The instantiations cause passing into implicit arguments, let's see an example:

[1] == [2]

After type inference, for ==([1], [2]) we generate some IR look like

Call(
      Instance(
          type = forall a. eq (list a),
          scope = (* available symbols of this site *), 
          expr= (*unique symbol of == *)
       ), 
      (*ir of [1] *), 
      (*ir of [2] *)
)

We can perform instance resolution, and find out let list_eq : forall a. eq a => eq (list a) matches, however, we still need to instantiate list_eq, so we search for the scope again, find out a most specific eq a, and use it to construct a forall a. eq (list a) instance. This process can be recursive(list a uses itself, even the polymorphic recursions), though you might need some extra checking for the termination guarantee. Yes it's turing complete, but the code just works like a charm if you assure the termination yourself.

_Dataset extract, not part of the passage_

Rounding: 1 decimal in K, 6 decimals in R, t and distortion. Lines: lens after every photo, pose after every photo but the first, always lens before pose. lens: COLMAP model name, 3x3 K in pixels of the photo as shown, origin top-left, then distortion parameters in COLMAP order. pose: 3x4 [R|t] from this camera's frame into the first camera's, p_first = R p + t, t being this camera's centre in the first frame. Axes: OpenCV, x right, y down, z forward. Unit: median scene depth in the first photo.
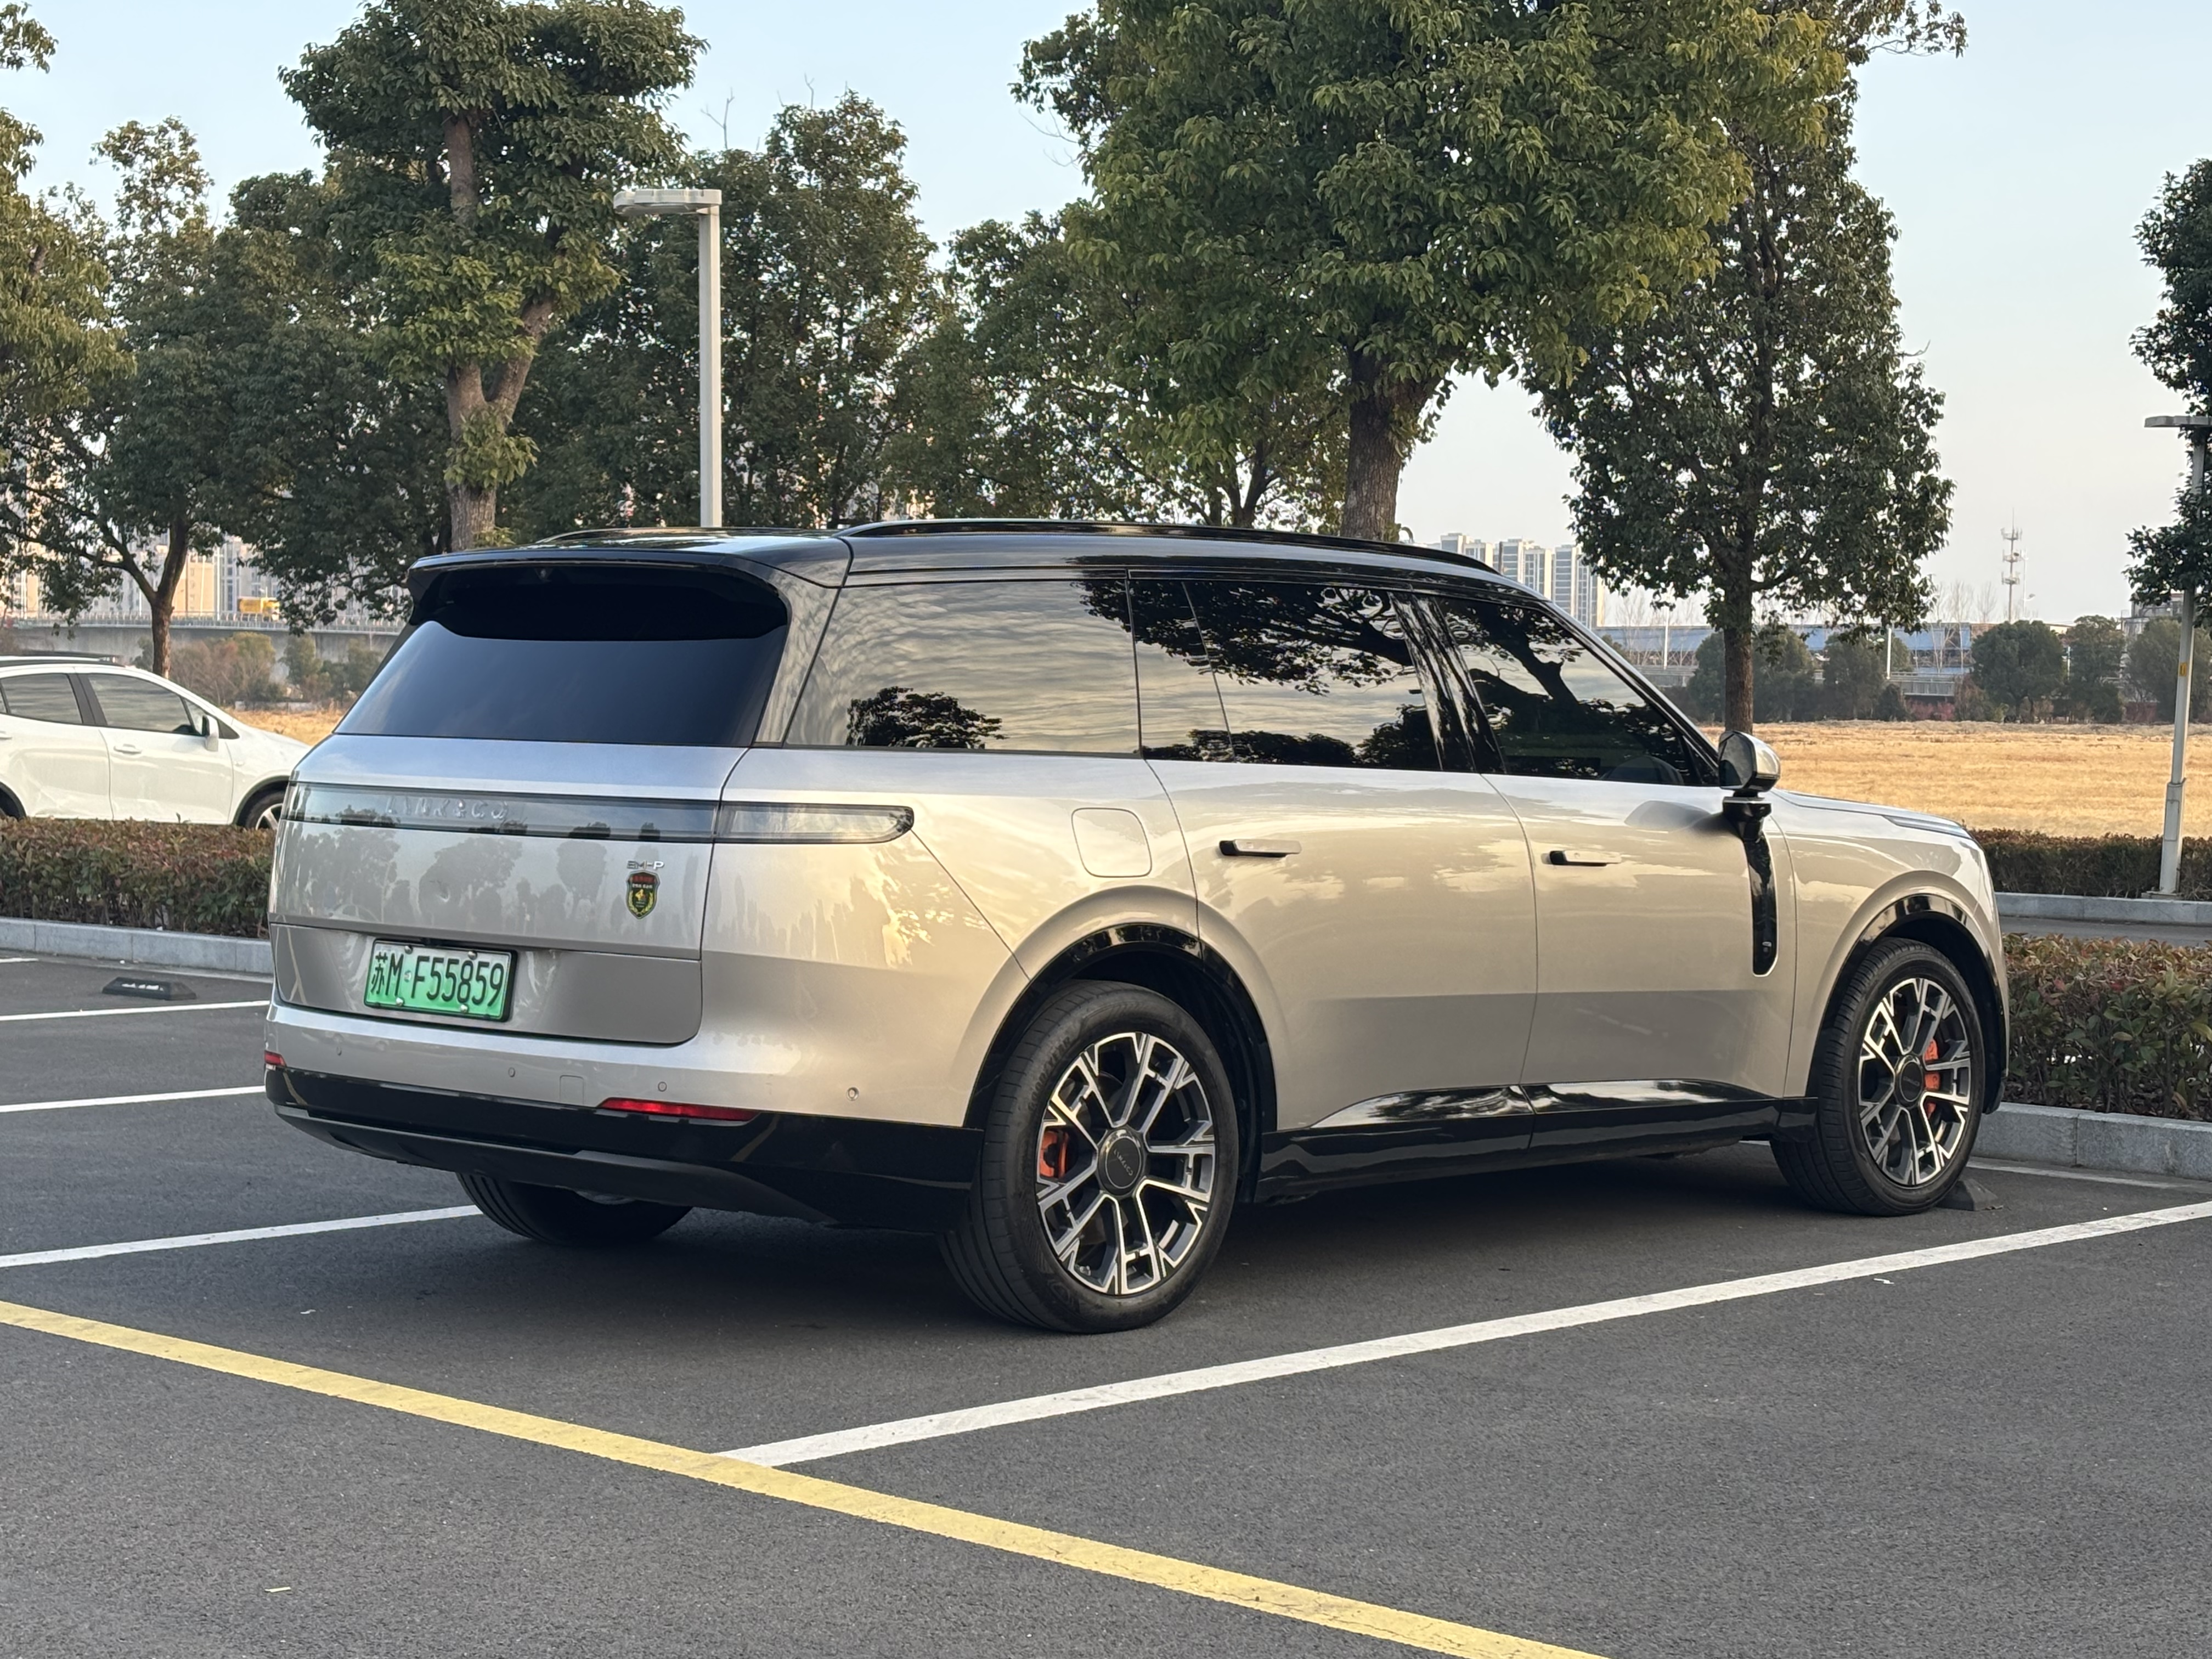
lens RADIAL K [[3751.1, 0, 1111.2], [0, 3751.1, 824.2], [0, 0, 1]] dist [0.115309, 0.000000]
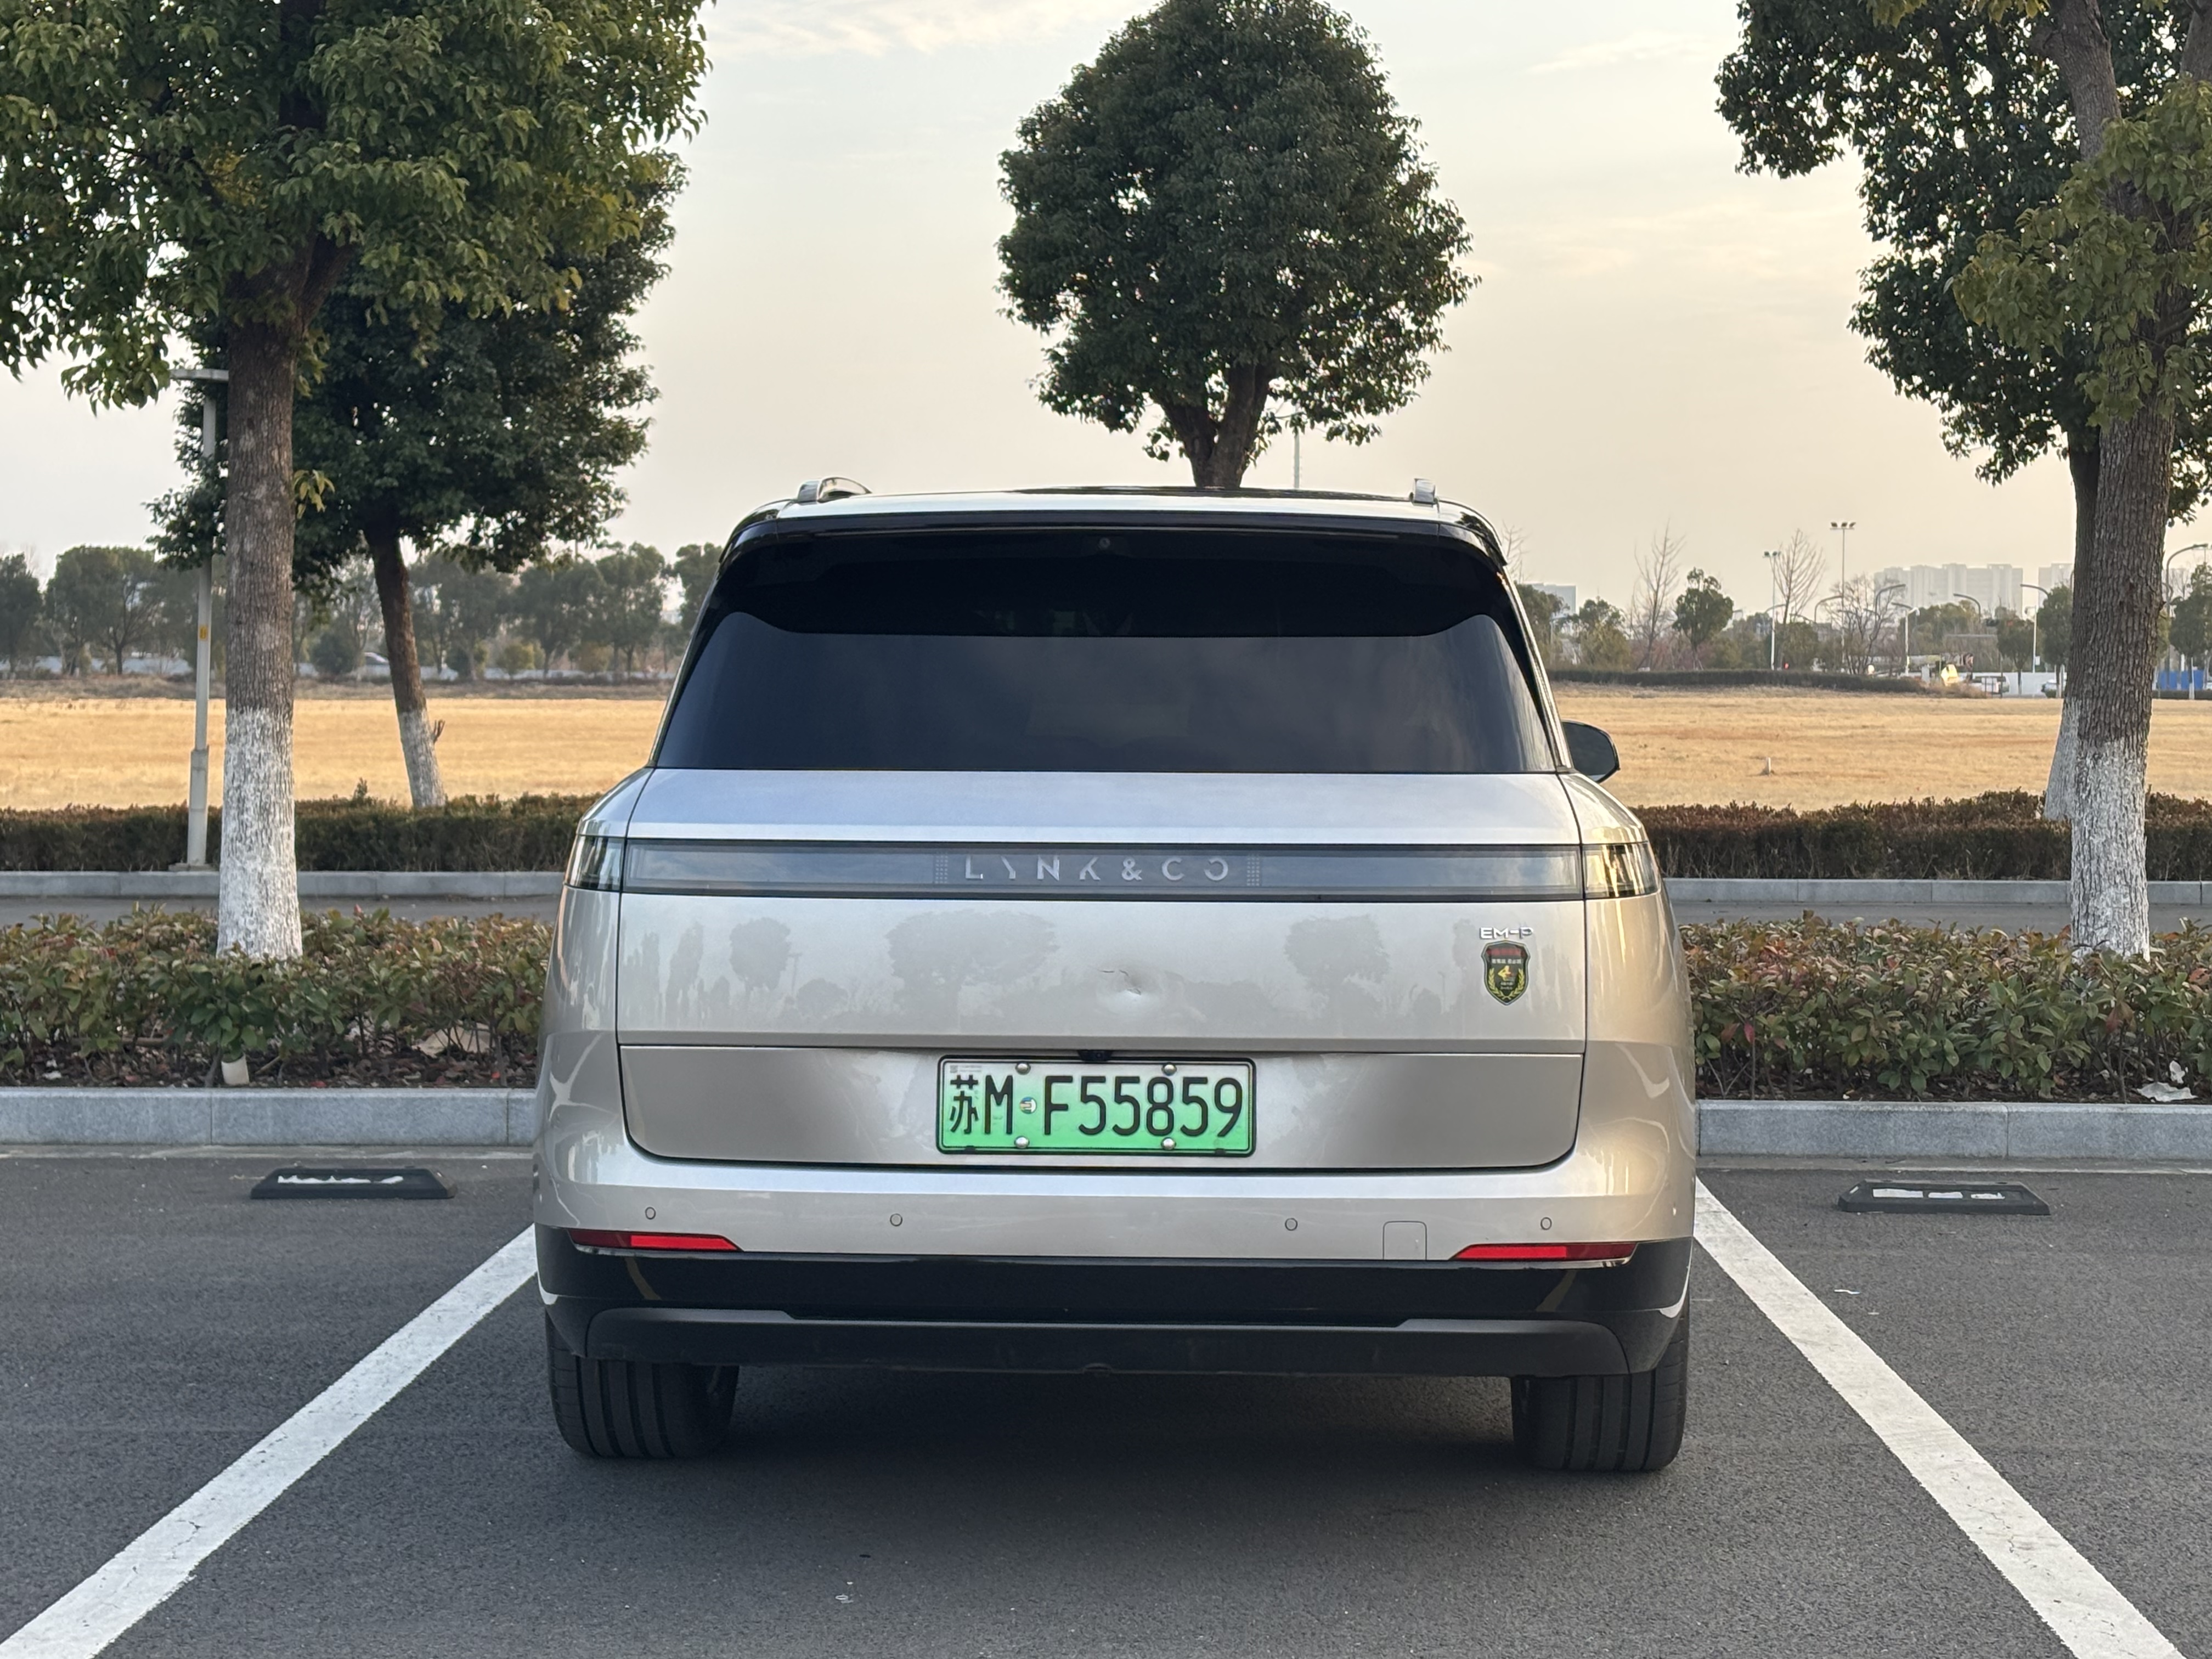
lens RADIAL K [[3751.1, 0, 1107.6], [0, 3751.1, 833.2], [0, 0, 1]] dist [0.115309, 0.000000]
pose [[0.763848, -0.036678, 0.644354, -0.635084], [0.026977, 0.999326, 0.024903, -0.028573], [-0.644833, -0.001639, 0.764322, 0.449568]]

I personally prefer not to support polymorphic recursions without explicit annotations.

the uniqueness checking

I think most specific instance just answers your questions.. .

instance coherence problem

As for instance coherence problem, this is quite a big topic, and thank you very much to bring this here. There're so many solutions to this, orphan instances and contextual dispatching(in Haskell, you can also write the Labelled classes, though a bit verbose than compiler builtin support), IIRC are the most popular 2 ways.

However, there is a commonly adapted design for the overlaps or duplications of instance resolution, that we can just produce an error when this sort of stuffs get raised, and tell users to there're some other approaches to resolve, which IMHO is quite a conservative, working and smart strategy.

Not every user of a programming language is clever(enough), they might not know what they're doing, so use a conservative approach by default, and tell them other solutions are available then, I cannot criticize the designers if they do this.